Well, just learned this movement as you might have seen so:
Exposition: M1 to m48.
Development: m49 to m100
Recap: m101 to 152
Main theme is a mannheimer rocket, with a little turn at the end. The ascending figure is first played in both F minor, the tonic, and on a C7 dominant chord, the dominant, and after a fermata, the theme returns in C minor from m 9. Then follows a transition through some imitations of the theme into Ab major, where the secondary theme is presented, unstable on its dominant chord, E7. The secondary theme is a melodic inversion of the first theme, being a descending arpeggio. A transition uses the tremolo in the left hand and some small ascending motifs are in the right hand, gasping for breath before some scalepassages lead to the epilogue theme (not sure of the english terminology there) in Ab major in m42.

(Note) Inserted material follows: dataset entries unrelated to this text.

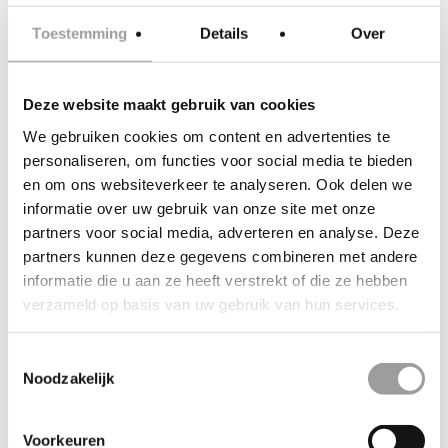
Toestemming
Details
Over
Deze website maakt gebruik van cookies
We gebruiken cookies om content en advertenties te
personaliseren, om functies voor social media te bieden
en om ons websiteverkeer te analyseren. Ook delen we
informatie over uw gebruik van onze site met onze
partners voor social media, adverteren en analyse. Deze
partners kunnen deze gegevens combineren met andere
informatie die u aan ze heeft verstrekt of die ze hebben
verzameld op basis van uw gebruik van hun services.
Toestemmingsselectie
Noodzakelijk
Andere
Andere locatie?
Voorkeuren
groepsgrootte?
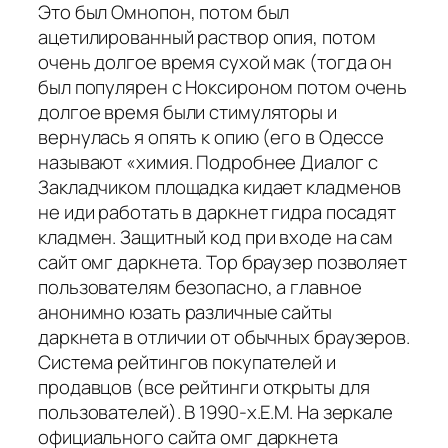
Это был Омнопон, потом был
ацетилированный раствор опия, потом
очень долгое время сухой мак (тогда он
был популярен с Ноксироном потом очень
долгое время были стимуляторы и
вернулась я опять к опию (его в Одессе
называют «химия. Подробнее Диалог с
Закладчиком площадка кидает кладменов
не иди работать в даркнет гидра посадят
кладмен. Защитный код при входе на сам
сайт омг даркнета. Тор браузер позволяет
пользователям безопасно, а главное
анонимно юзать различные сайты
даркнета в отличии от обычных браузеров.
Система рейтингов покупателей и
продавцов (все рейтинги открыты для
пользователей). В 1990-х.E.M. На зеркале
официального сайта омг даркнета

The development section starts out using the main theme, using a chromatic drop in the lh chords to reach the secondary theme, this time first on an F7 chord, then through the same transition as used in m26-32 leads to the secondary theme on G7. The rhytmical intensity rises as the secondary theme is presented in the left hand from m68, and a sequence leads to a syncopated, non-melodic section, eventually climaxing at m81, where small cells of th side theme are used over left hand tremolos, and a decrescendo leads to a mysterical pp, with insistent knocking chords in the lh, while the rh uses the turn motif from the main theme. Eventually, this end up on Edim, conceived as a dominant to Fminor, missing only the C to be a C7 dominant chord.
Then comes the recap. The rhytm of the main theme is altered, the lh accompaniment this time landing on the first beat at the sforzandi, as are the dynamics, this time forte. The second time the main theme comes around, it is here in Fminor, not C minor as in the expo, as we won't need a transition to the secondary theme. The epilogue theme is stated in F minor, and leads to a typically rhetorical Beethoven-ending: Two question marks in m146-149, and their answer in 150-152.
The movement contains many references to Haydn, Beethovens teacher. The sudden fortissimos (m47 for example), the dramatic ending and mannheimer rocket all point towards Haydn's influence. But the movement also points forward - It has unprecedented drama and agitation, the key signature itself is remote and the mystical part of the development section seems to peek into the future in its dissonance.
Kinda superficial, some of it, I wasn't too careful with listing measure numbers for everythng and describing less important stuff - I just rounded what seems the most important.